### [Your instructions]
Copy the listing below word for word, everything from the line containing "scientific name: Calamagrostis epigejos" down to the line containing "family: Acanthaceae", with both of those lines included.

### [Source records]
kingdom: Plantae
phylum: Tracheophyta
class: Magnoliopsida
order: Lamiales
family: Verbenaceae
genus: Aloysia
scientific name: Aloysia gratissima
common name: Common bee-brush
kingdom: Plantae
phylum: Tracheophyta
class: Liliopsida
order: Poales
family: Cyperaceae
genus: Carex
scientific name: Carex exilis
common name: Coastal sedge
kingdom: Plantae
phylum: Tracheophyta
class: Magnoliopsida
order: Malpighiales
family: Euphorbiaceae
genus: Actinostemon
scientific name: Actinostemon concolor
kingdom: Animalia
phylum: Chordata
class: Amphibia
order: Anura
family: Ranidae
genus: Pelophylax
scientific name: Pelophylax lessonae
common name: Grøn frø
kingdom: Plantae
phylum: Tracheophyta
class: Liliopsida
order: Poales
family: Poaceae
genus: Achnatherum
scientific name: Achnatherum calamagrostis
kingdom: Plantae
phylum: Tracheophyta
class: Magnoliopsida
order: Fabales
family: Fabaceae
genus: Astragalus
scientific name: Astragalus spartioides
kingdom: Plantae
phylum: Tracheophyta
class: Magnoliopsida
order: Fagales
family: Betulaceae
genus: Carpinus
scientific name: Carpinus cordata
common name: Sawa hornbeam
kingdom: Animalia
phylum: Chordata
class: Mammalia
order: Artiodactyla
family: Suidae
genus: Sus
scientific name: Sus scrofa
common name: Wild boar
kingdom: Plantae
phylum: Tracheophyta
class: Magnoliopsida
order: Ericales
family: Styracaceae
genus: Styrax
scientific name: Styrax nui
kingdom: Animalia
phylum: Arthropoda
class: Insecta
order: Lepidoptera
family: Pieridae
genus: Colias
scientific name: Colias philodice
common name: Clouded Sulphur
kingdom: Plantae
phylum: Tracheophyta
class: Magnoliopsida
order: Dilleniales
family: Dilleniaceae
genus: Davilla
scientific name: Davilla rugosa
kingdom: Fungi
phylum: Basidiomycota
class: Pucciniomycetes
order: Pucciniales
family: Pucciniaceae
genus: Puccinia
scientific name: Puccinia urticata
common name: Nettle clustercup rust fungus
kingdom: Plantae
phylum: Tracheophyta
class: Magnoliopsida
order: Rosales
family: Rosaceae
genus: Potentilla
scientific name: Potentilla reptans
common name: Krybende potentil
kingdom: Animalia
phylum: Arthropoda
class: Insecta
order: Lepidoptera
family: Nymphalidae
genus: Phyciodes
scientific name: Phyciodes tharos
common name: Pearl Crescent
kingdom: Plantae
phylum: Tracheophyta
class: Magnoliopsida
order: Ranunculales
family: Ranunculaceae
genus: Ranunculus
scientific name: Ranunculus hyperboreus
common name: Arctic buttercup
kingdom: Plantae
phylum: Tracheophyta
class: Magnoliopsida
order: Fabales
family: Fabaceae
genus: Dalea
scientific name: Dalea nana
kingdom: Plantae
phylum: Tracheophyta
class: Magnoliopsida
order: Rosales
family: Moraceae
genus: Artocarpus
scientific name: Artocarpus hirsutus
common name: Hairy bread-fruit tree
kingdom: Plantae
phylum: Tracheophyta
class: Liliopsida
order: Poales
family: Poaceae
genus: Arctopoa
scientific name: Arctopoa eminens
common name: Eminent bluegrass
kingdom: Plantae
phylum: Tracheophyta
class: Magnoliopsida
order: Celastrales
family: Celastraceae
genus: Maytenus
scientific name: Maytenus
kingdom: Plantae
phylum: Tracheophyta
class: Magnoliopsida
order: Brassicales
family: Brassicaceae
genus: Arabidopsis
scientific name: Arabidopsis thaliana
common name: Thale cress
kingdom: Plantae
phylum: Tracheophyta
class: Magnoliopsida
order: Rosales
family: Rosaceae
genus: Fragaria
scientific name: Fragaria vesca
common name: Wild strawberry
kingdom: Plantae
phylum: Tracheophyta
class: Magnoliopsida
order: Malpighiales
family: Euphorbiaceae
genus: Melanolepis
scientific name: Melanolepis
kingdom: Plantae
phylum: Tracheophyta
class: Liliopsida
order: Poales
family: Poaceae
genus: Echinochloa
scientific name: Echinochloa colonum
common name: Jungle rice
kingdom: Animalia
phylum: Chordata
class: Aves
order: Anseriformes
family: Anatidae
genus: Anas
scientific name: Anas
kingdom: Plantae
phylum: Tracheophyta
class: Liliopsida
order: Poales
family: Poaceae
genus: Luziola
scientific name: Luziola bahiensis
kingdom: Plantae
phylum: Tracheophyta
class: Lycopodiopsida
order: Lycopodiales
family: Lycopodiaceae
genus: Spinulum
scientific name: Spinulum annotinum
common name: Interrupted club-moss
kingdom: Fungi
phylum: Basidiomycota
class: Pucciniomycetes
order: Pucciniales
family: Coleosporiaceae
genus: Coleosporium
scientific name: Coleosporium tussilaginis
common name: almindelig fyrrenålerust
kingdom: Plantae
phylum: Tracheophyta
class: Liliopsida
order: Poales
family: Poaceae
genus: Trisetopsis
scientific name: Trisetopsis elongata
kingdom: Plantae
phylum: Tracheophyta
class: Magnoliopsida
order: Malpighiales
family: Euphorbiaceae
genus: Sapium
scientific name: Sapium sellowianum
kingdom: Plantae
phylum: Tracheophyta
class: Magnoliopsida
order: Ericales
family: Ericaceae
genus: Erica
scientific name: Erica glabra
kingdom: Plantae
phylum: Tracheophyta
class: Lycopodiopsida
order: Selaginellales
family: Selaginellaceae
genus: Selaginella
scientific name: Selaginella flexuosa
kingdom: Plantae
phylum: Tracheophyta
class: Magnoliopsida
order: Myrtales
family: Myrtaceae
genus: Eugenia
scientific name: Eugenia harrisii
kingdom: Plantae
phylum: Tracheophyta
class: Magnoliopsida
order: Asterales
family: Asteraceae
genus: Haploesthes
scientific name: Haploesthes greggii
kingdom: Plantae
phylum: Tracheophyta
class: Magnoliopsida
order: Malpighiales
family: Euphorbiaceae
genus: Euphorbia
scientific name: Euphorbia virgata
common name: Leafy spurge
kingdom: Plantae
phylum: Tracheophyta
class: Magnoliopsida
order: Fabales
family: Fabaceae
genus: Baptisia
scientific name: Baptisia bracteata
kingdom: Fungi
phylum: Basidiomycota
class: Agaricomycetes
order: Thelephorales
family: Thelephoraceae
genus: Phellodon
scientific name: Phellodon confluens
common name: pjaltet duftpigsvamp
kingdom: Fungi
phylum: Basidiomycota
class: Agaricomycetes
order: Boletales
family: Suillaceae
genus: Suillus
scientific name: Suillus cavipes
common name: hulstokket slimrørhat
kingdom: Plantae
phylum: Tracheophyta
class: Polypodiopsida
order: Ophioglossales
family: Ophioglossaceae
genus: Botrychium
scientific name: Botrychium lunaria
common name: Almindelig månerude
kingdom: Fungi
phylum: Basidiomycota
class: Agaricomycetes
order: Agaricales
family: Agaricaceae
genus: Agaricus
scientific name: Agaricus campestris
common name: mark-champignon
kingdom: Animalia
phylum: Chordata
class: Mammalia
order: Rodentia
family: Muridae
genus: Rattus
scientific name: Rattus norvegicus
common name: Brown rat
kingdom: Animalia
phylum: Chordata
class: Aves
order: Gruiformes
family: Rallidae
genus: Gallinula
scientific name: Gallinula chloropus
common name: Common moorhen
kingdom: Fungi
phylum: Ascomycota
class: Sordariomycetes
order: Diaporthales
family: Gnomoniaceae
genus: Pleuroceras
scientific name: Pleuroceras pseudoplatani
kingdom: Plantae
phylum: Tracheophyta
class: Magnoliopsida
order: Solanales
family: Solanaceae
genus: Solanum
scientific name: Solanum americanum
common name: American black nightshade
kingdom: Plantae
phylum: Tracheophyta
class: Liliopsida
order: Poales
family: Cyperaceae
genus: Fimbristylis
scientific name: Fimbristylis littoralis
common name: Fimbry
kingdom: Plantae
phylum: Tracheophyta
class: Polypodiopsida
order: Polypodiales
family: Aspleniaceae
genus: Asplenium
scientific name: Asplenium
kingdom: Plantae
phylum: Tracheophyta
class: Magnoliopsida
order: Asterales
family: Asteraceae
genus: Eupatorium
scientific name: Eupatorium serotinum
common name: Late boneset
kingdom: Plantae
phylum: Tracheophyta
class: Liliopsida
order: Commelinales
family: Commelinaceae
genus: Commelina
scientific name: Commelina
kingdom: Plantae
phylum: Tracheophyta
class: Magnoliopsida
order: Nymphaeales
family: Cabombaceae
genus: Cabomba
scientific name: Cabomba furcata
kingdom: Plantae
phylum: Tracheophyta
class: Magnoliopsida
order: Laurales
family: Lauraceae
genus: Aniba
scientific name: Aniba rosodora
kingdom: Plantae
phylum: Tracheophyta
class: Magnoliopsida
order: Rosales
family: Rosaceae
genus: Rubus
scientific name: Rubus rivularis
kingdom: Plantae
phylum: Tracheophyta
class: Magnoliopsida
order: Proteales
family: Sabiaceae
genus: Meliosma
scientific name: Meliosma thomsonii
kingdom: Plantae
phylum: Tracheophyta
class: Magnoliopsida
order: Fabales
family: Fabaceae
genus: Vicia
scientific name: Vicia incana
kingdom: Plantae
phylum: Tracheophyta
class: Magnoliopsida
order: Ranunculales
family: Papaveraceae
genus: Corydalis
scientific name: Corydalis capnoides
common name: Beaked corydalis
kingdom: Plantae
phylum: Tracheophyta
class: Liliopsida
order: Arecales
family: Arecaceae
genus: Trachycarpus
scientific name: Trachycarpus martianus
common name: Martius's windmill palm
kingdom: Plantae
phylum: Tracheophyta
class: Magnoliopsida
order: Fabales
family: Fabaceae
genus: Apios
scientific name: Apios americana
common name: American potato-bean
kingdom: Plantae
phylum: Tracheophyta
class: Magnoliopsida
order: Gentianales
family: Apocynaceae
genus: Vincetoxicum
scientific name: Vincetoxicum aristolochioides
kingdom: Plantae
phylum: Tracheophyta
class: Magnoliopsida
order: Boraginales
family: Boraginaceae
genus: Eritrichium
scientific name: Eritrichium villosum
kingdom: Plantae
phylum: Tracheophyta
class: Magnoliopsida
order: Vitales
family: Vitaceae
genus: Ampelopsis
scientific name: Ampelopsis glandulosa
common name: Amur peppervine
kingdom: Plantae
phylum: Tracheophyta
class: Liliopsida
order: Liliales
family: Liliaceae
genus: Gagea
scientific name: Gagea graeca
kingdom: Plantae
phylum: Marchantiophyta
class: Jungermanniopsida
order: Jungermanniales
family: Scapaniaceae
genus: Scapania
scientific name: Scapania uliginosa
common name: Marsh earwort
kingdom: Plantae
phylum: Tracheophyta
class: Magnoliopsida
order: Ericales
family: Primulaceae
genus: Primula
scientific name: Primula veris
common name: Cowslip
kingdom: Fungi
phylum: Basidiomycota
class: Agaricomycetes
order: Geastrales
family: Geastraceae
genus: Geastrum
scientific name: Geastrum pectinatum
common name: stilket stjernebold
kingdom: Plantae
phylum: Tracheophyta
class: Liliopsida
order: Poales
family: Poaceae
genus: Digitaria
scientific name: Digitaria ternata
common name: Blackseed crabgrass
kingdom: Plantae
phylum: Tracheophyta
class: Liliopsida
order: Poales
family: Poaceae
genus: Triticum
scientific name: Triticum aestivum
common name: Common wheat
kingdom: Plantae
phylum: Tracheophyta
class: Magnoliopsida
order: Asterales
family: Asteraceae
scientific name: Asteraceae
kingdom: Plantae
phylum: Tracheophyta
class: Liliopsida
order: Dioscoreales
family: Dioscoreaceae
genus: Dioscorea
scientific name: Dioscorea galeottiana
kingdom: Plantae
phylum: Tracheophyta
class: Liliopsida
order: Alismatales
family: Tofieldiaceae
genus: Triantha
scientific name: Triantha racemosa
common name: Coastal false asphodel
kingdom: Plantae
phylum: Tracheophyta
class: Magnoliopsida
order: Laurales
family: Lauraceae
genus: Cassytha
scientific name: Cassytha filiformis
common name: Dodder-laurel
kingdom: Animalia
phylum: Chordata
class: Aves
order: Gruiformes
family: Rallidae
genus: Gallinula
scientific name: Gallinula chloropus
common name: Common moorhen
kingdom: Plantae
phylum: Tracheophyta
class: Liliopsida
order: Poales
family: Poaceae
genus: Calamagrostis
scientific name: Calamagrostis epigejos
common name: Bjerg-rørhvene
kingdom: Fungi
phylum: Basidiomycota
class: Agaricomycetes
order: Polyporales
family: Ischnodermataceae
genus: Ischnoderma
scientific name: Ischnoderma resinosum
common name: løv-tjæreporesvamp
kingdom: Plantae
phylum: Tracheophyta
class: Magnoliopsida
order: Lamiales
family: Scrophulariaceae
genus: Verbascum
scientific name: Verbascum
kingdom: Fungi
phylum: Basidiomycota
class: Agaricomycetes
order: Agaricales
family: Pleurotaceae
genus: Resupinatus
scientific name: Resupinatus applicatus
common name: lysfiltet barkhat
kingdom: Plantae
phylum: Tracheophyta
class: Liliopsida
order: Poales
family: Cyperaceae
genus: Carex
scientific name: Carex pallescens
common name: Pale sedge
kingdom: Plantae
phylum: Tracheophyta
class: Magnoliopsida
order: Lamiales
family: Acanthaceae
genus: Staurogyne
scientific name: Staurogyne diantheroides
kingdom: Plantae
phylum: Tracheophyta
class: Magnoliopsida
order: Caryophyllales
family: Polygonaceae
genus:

### [Finished exercise]
scientific name: Calamagrostis epigejos
common name: Bjerg-rørhvene
kingdom: Fungi
phylum: Basidiomycota
class: Agaricomycetes
order: Polyporales
family: Ischnodermataceae
genus: Ischnoderma
scientific name: Ischnoderma resinosum
common name: løv-tjæreporesvamp
kingdom: Plantae
phylum: Tracheophyta
class: Magnoliopsida
order: Lamiales
family: Scrophulariaceae
genus: Verbascum
scientific name: Verbascum
kingdom: Fungi
phylum: Basidiomycota
class: Agaricomycetes
order: Agaricales
family: Pleurotaceae
genus: Resupinatus
scientific name: Resupinatus applicatus
common name: lysfiltet barkhat
kingdom: Plantae
phylum: Tracheophyta
class: Liliopsida
order: Poales
family: Cyperaceae
genus: Carex
scientific name: Carex pallescens
common name: Pale sedge
kingdom: Plantae
phylum: Tracheophyta
class: Magnoliopsida
order: Lamiales
family: Acanthaceae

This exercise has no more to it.